(Stored items from a collection)
= = = = =
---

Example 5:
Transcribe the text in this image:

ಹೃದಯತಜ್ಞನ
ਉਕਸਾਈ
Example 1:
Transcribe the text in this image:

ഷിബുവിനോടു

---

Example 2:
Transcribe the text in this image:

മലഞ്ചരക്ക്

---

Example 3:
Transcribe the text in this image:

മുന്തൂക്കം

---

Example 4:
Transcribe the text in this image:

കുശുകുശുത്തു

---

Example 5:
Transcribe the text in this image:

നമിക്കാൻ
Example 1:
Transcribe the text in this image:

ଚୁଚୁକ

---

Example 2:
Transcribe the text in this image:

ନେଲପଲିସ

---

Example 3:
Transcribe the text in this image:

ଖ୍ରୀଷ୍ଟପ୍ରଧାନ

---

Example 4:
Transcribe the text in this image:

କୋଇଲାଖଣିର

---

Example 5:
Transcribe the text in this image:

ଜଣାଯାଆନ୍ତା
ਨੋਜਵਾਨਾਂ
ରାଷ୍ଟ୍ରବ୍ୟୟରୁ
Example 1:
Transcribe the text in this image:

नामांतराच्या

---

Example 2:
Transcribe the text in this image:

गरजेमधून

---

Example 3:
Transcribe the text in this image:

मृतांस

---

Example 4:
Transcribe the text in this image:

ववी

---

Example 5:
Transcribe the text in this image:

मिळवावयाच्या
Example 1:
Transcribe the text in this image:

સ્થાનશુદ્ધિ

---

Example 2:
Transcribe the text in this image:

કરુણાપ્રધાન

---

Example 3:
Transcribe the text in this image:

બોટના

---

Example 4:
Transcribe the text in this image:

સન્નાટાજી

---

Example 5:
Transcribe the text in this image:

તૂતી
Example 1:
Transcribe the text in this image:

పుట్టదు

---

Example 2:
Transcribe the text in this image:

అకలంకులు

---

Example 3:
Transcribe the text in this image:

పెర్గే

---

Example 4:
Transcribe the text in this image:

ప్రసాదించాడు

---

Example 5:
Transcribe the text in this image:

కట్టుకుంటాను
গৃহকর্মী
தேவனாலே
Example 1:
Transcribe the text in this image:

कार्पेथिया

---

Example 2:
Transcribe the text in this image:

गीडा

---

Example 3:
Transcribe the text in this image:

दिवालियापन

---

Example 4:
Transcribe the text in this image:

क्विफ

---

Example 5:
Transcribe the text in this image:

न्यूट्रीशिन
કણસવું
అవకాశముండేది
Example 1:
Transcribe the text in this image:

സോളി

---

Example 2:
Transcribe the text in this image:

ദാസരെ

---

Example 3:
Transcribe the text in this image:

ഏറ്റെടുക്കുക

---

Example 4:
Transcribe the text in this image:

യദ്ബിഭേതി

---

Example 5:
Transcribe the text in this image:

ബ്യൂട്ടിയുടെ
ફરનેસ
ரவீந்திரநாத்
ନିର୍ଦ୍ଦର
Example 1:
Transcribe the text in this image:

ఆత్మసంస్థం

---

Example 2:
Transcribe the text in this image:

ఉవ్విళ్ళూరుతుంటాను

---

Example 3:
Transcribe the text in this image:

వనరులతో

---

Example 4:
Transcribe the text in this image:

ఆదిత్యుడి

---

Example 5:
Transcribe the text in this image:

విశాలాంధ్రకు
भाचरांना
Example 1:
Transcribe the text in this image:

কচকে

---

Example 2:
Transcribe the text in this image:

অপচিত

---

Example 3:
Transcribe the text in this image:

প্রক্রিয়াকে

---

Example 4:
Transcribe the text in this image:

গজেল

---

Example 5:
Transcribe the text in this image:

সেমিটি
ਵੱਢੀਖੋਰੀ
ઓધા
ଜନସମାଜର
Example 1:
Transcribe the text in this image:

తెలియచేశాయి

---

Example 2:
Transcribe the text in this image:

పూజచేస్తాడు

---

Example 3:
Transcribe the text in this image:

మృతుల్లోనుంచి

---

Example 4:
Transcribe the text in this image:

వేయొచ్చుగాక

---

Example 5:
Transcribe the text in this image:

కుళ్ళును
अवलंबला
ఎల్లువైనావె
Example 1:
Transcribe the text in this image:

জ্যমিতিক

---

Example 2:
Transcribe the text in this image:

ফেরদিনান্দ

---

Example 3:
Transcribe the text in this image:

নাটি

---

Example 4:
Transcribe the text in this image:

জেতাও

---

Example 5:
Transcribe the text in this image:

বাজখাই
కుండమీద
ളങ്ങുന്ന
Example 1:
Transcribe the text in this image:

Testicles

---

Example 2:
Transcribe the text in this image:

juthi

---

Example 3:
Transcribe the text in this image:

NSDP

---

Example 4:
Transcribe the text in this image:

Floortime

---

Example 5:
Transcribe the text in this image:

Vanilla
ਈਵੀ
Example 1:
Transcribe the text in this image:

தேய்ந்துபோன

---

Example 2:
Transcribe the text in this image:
= = = = =
Reproduce the data in full. Nothing in it may be altered.

**Task response**
---

Example 5:
Transcribe the text in this image:

ಹೃದಯತಜ್ಞನ
ਉਕਸਾਈ
Example 1:
Transcribe the text in this image:

ഷിബുവിനോടു

---

Example 2:
Transcribe the text in this image:

മലഞ്ചരക്ക്

---

Example 3:
Transcribe the text in this image:

മുന്തൂക്കം

---

Example 4:
Transcribe the text in this image:

കുശുകുശുത്തു

---

Example 5:
Transcribe the text in this image:

നമിക്കാൻ
Example 1:
Transcribe the text in this image:

ଚୁଚୁକ

---

Example 2:
Transcribe the text in this image:

ନେଲପଲିସ

---

Example 3:
Transcribe the text in this image:

ଖ୍ରୀଷ୍ଟପ୍ରଧାନ

---

Example 4:
Transcribe the text in this image:

କୋଇଲାଖଣିର

---

Example 5:
Transcribe the text in this image:

ଜଣାଯାଆନ୍ତା
ਨੋਜਵਾਨਾਂ
ରାଷ୍ଟ୍ରବ୍ୟୟରୁ
Example 1:
Transcribe the text in this image:

नामांतराच्या

---

Example 2:
Transcribe the text in this image:

गरजेमधून

---

Example 3:
Transcribe the text in this image:

मृतांस

---

Example 4:
Transcribe the text in this image:

ववी

---

Example 5:
Transcribe the text in this image:

मिळवावयाच्या
Example 1:
Transcribe the text in this image:

સ્થાનશુદ્ધિ

---

Example 2:
Transcribe the text in this image:

કરુણાપ્રધાન

---

Example 3:
Transcribe the text in this image:

બોટના

---

Example 4:
Transcribe the text in this image:

સન્નાટાજી

---

Example 5:
Transcribe the text in this image:

તૂતી
Example 1:
Transcribe the text in this image:

పుట్టదు

---

Example 2:
Transcribe the text in this image:

అకలంకులు

---

Example 3:
Transcribe the text in this image:

పెర్గే

---

Example 4:
Transcribe the text in this image:

ప్రసాదించాడు

---

Example 5:
Transcribe the text in this image:

కట్టుకుంటాను
গৃহকর্মী
தேவனாலே
Example 1:
Transcribe the text in this image:

कार्पेथिया

---

Example 2:
Transcribe the text in this image:

गीडा

---

Example 3:
Transcribe the text in this image:

दिवालियापन

---

Example 4:
Transcribe the text in this image:

क्विफ

---

Example 5:
Transcribe the text in this image:

न्यूट्रीशिन
કણસવું
అవకాశముండేది
Example 1:
Transcribe the text in this image:

സോളി

---

Example 2:
Transcribe the text in this image:

ദാസരെ

---

Example 3:
Transcribe the text in this image:

ഏറ്റെടുക്കുക

---

Example 4:
Transcribe the text in this image:

യദ്ബിഭേതി

---

Example 5:
Transcribe the text in this image:

ബ്യൂട്ടിയുടെ
ફરનેસ
ரவீந்திரநாத்
ନିର୍ଦ୍ଦର
Example 1:
Transcribe the text in this image:

ఆత్మసంస్థం

---

Example 2:
Transcribe the text in this image:

ఉవ్విళ్ళూరుతుంటాను

---

Example 3:
Transcribe the text in this image:

వనరులతో

---

Example 4:
Transcribe the text in this image:

ఆదిత్యుడి

---

Example 5:
Transcribe the text in this image:

విశాలాంధ్రకు
भाचरांना
Example 1:
Transcribe the text in this image:

কচকে

---

Example 2:
Transcribe the text in this image:

অপচিত

---

Example 3:
Transcribe the text in this image:

প্রক্রিয়াকে

---

Example 4:
Transcribe the text in this image:

গজেল

---

Example 5:
Transcribe the text in this image:

সেমিটি
ਵੱਢੀਖੋਰੀ
ઓધા
ଜନସମାଜର
Example 1:
Transcribe the text in this image:

తెలియచేశాయి

---

Example 2:
Transcribe the text in this image:

పూజచేస్తాడు

---

Example 3:
Transcribe the text in this image:

మృతుల్లోనుంచి

---

Example 4:
Transcribe the text in this image:

వేయొచ్చుగాక

---

Example 5:
Transcribe the text in this image:

కుళ్ళును
अवलंबला
ఎల్లువైనావె
Example 1:
Transcribe the text in this image:

জ্যমিতিক

---

Example 2:
Transcribe the text in this image:

ফেরদিনান্দ

---

Example 3:
Transcribe the text in this image:

নাটি

---

Example 4:
Transcribe the text in this image:

জেতাও

---

Example 5:
Transcribe the text in this image:

বাজখাই
కుండమీద
ളങ്ങുന്ന
Example 1:
Transcribe the text in this image:

Testicles

---

Example 2:
Transcribe the text in this image:

juthi

---

Example 3:
Transcribe the text in this image:

NSDP

---

Example 4:
Transcribe the text in this image:

Floortime

---

Example 5:
Transcribe the text in this image:

Vanilla
ਈਵੀ
Example 1:
Transcribe the text in this image:

தேய்ந்துபோன

---

Example 2:
Transcribe the text in this image:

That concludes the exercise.